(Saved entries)
+ + + + +

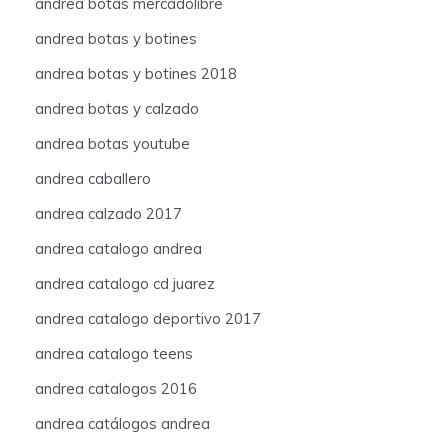
andrea botas mercadolibre
andrea botas y botines
andrea botas y botines 2018
andrea botas y calzado
andrea botas youtube
andrea caballero
andrea calzado 2017
andrea catalogo andrea
andrea catalogo cd juarez
andrea catalogo deportivo 2017
andrea catalogo teens
andrea catalogos 2016
andrea catálogos andrea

+ + + + +

- WHAT TO WORK ON:
Edit the rows above so that every "botas" becomes "sandalias", with all other text unchanged. Leave the pictures out of your answer.

- WRITTEN SOLUTION:
andrea sandalias mercadolibre
andrea sandalias y botines
andrea sandalias y botines 2018
andrea sandalias y calzado
andrea sandalias youtube
andrea caballero
andrea calzado 2017
andrea catalogo andrea
andrea catalogo cd juarez
andrea catalogo deportivo 2017
andrea catalogo teens
andrea catalogos 2016
andrea catálogos andrea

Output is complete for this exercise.